Últimamente paso mucho tiempo en silencio. La mitad del día me dedico a hacer tareas que requieren concentración y soledad. Lo más curioso de este semiaislamiento voluntario es que me ha hecho descubrir que, aunque el silencio ajeno es posible, el propio es una quimera. Porque cuando el ruido exterior cesa, hace acto de presencia ese caótico e incesante flujo interno de palabras que llamamos pensamiento.

Todos suponemos que, lejos de la vorágine cotidiana y las obligaciones, tendremos al fin acceso a esas grandes ideas que habitan en nuestra mente. Sin embargo, cuando nos quedamos solos descubrimos que, la mayoría de las veces, nuestro diálogo interior no resulta tan elevado como nos gustaría. A mí, normalmente, me sorprenden reflexiones como «esa mancha de la pared ayer no estaba» o «aquella señora se parece mucho a su perro...». 

Es decir, por norma general, la soledad nos sitúa ante un espejo que acentúa esos defectos que tanto nos esforzamos en ocultar a los demás: nuestra trastienda interior de pequeñas miserias y trivialidades. Los expertos en ‘mindfulness’ incluso han llegado a contabilizar el número de pensamientos inútiles que tenemos al día: un total de 60.000. Pocos me parecen. 

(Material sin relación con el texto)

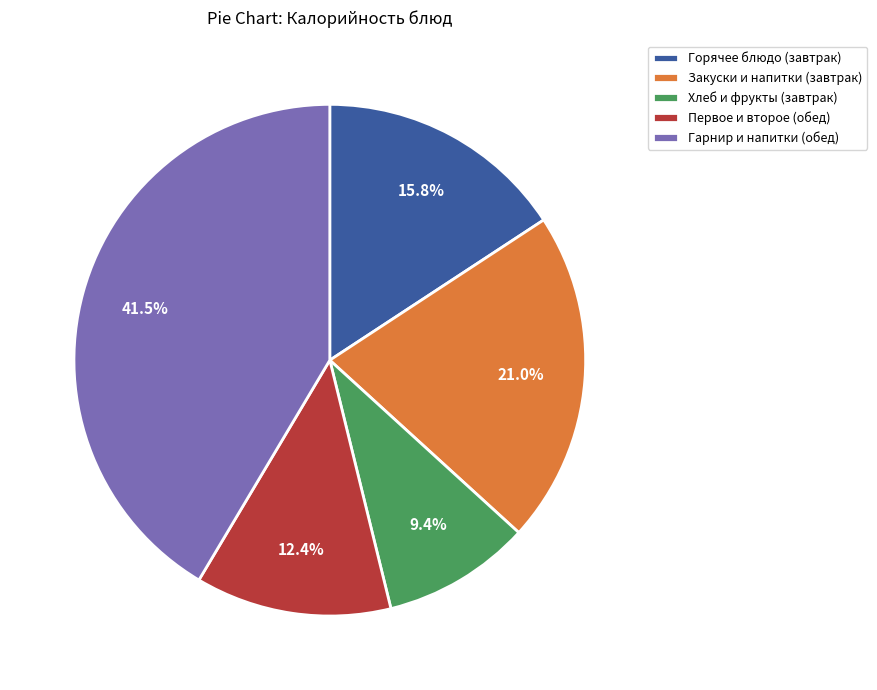

What is the largest slice in the pie chart?

Гарнир и напитки (обед)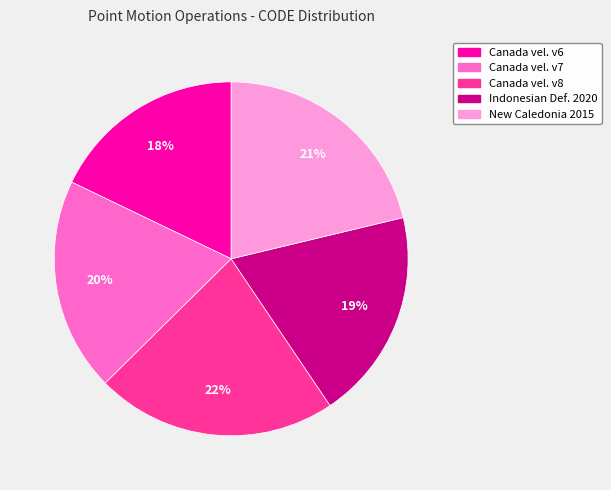

To the nearest percent, what is the difference between the largest and smallest slice percentages?

4%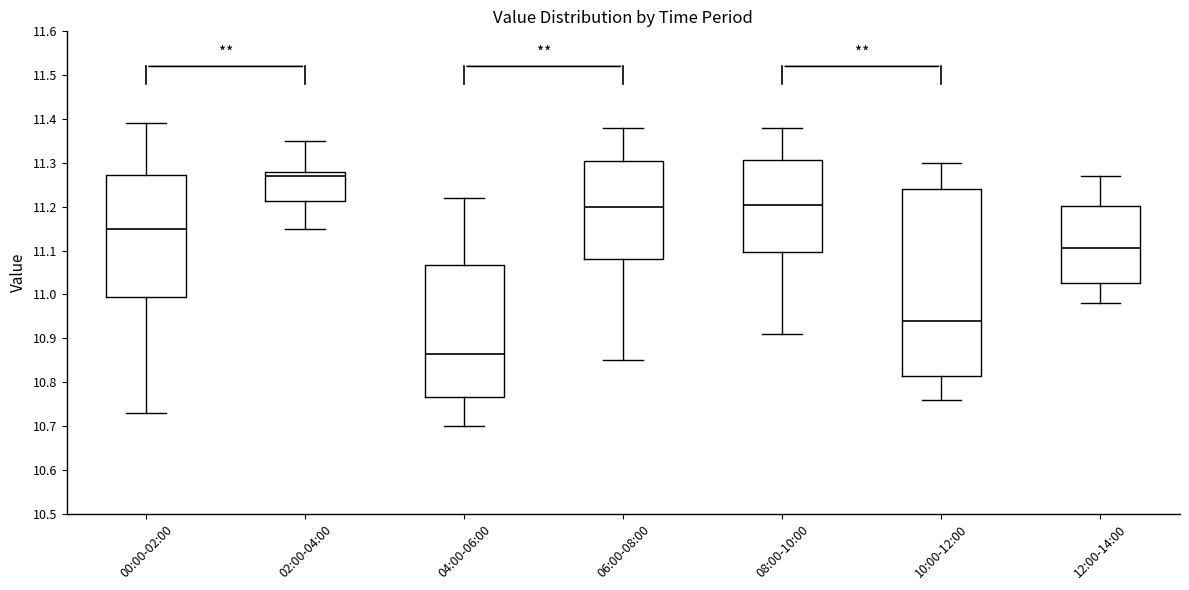

Where is the upper edge of the box for 02:00-04:00 on the y-axis? The values are not printed on the chart, so give them approximately, as read against the axis.

11.28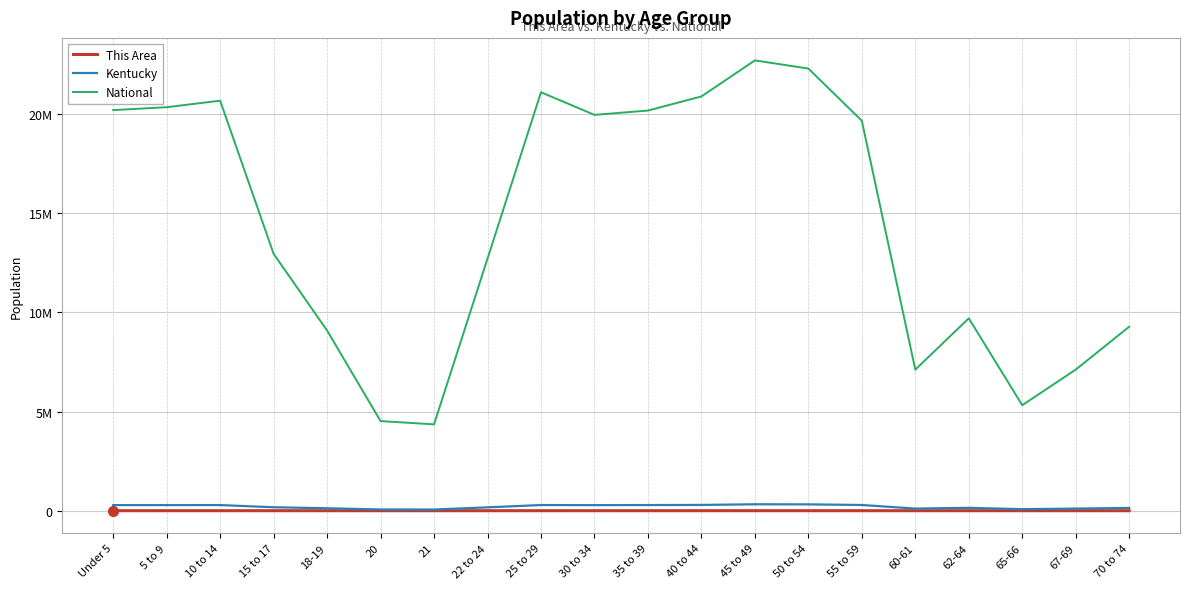

What is the label of the 4th point from the right?

62-64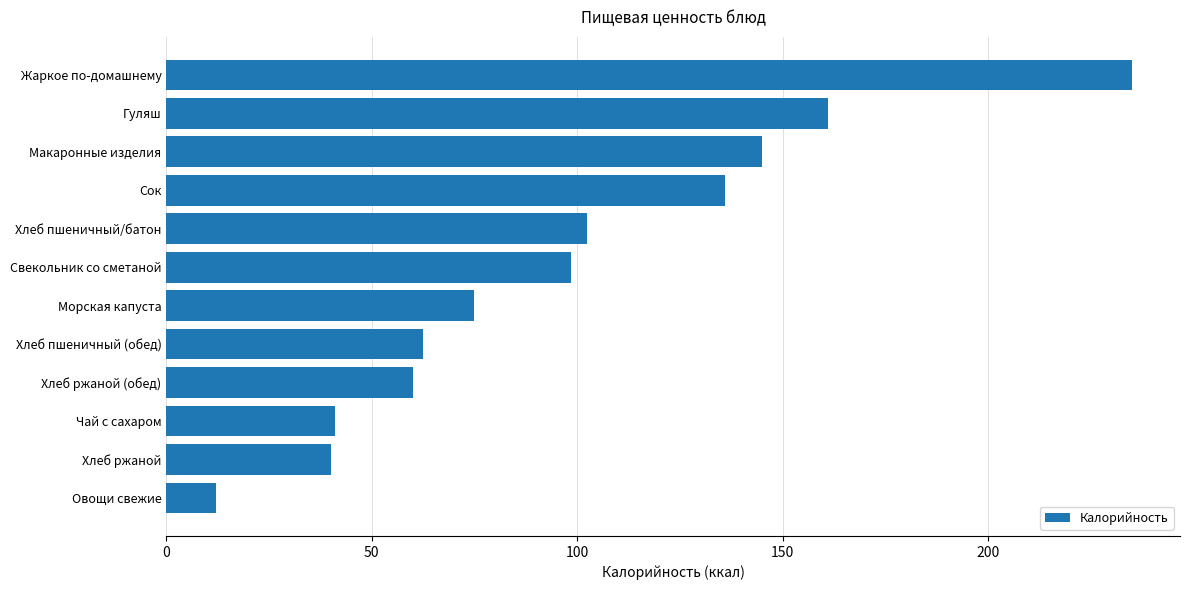

Are the bars horizontal?

Yes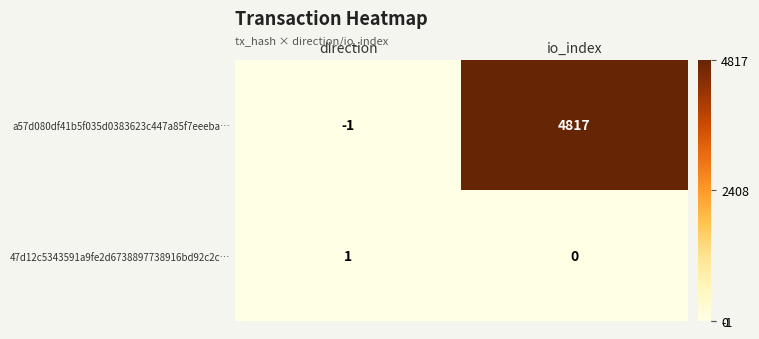

Between direction and io_index, which series saw the biggest shift?

a57d080df41b5f035d0383623c447a85f7eeeba…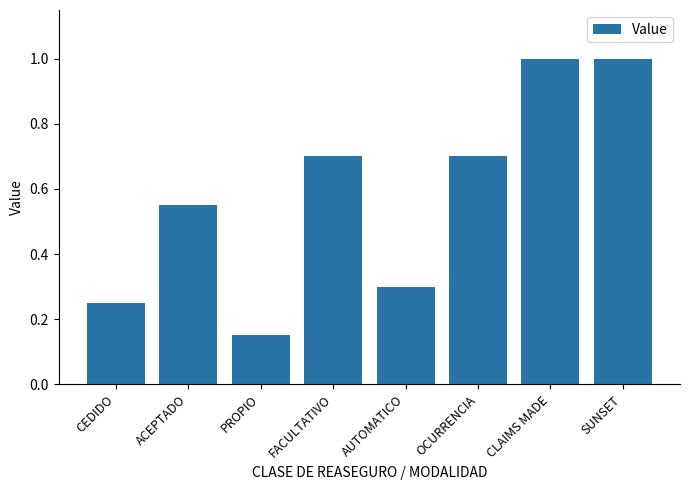

What is the change in value from OCURRENCIA to CLAIMS MADE?

+0.3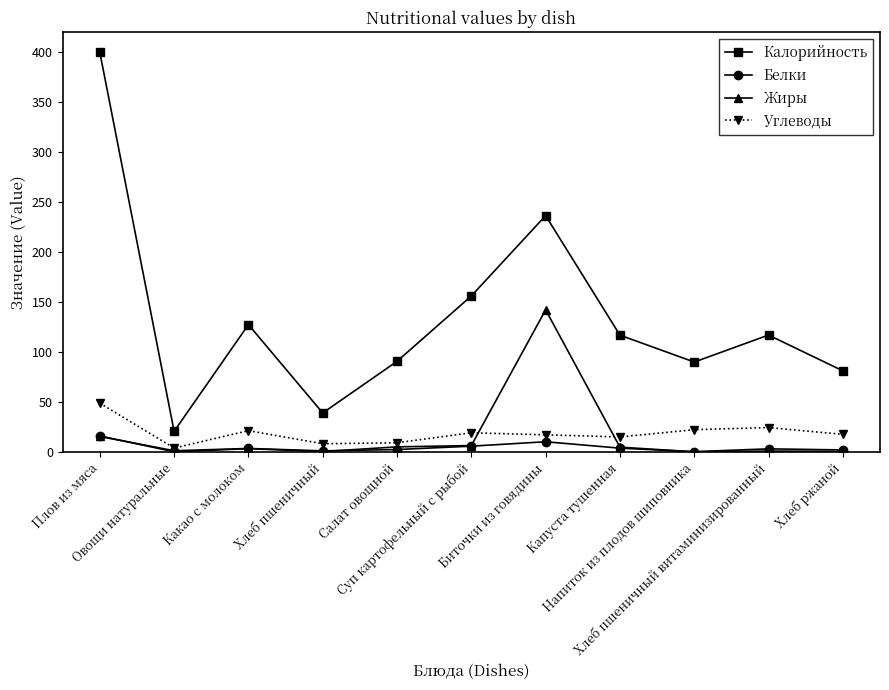

What is the sum of the Белки values at Напиток из плодов шиповника and Хлеб пшеничный?

1.2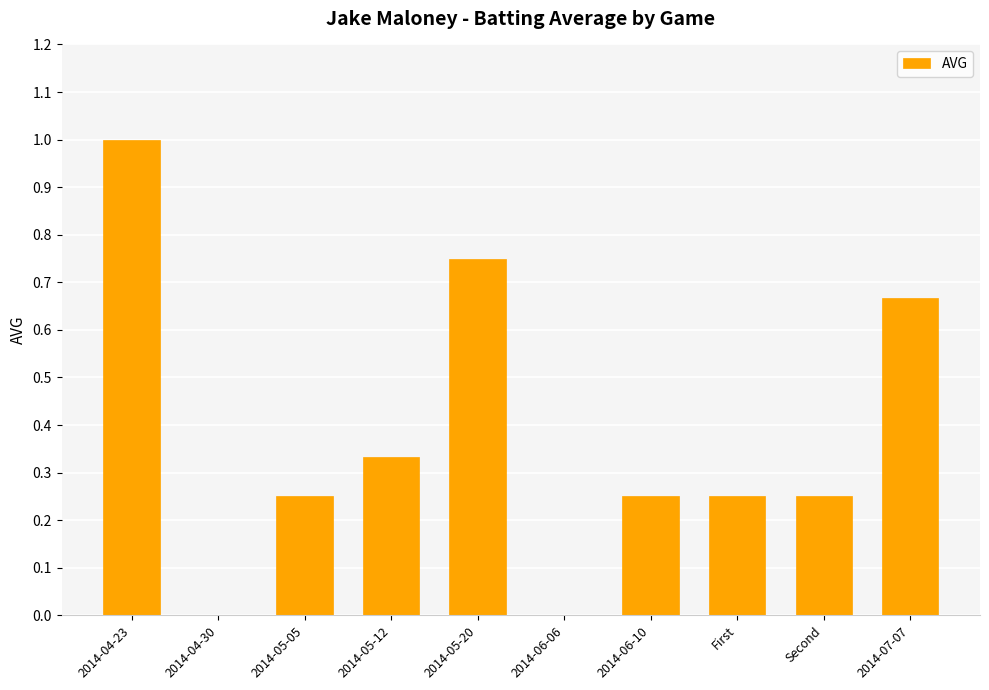

The value at 2014-06-06 is 0.0. True or false?

True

Nuestra propia compañía no siempre es el más atractivo de los planes, ya que nos hace ser conscientes de nuestro vacío, de manera que acostumbramos a priorizar todo lo demás, excepto a nosotros mismos. Así, nos engañamos repitiéndonos mantras que perpetúan nuestras aceleradas vidas, como «ya pensaré en eso mañana», «reduciré el estrés después de que pase esta racha» o «me dedicaré tiempo cuando me jubile». 

Vivimos hacia fuera, nos entregamos por completo a lo externo y perentorio, pero «solo quien mira hacia dentro, despierta», observó Jung. Hay un maestro en el arte de la soledad y el retiro voluntario: Henry David Thoreau, quien explicó con las siguientes palabras por qué decidió renunciar al entorno urbano y vivir en la soledad del bosque: «Me retiré porque sentía el deseo de vivir con reflexión, de acercarme más a la vida real, de ver si yo podía aprender lo que ella era capaz de enseñar, para que, llegada la hora de la muerte, no me viera obligado a ver que no había vivido». 

Thoreau pasó dos años en el lago Walden, de 1845 a 1847, en una cabaña que construyó él mismo, para descubrir que aspectos de su persona, hasta ese momento ocultos, se manifestaban en la soledad de la naturaleza. Para ello, tuvo que liberarse «del excremento de las opiniones, de los prejuicios, de la tradición, del engaño y de la apariencia», escribió, e incluso dejar de ser «esclavo y prisionero» de la concepción que tenía sobre sí mismo. 

El silencio puede resultar perturbador e incómodo cuando nos resistimos a mirar hacia ese abismo interior, que nos devuelve un reflejo deformado de nosotros mismos, pero una vez superado el vértigo inicial, se convierte en un fiel compañero que nos serena en la incertidumbre y nos alienta en el desempeño de nuestros propósitos. 

Incluso en esos días en los que la cháchara trivial toma el control, no debemos rehuir la compañía del silencio, ya que identificar la ‘basura mental’ que orbita en nuestro cerebro es el primer paso para desactivarla o reconducirla. 

Todos necesitamos ‘retirarnos’ del mundo, aunque sean quince minutos al día. La reflexión nos permite apuntar directamente hacia aquello que queremos, concentrarnos en lo valioso y esencial para nosotros, sin dejarnos distraer por las opiniones ajenas ni el ruido de fondo. Nunca seremos libres si dejamos que sean otros los que decidan la dirección de nuestro pensamiento.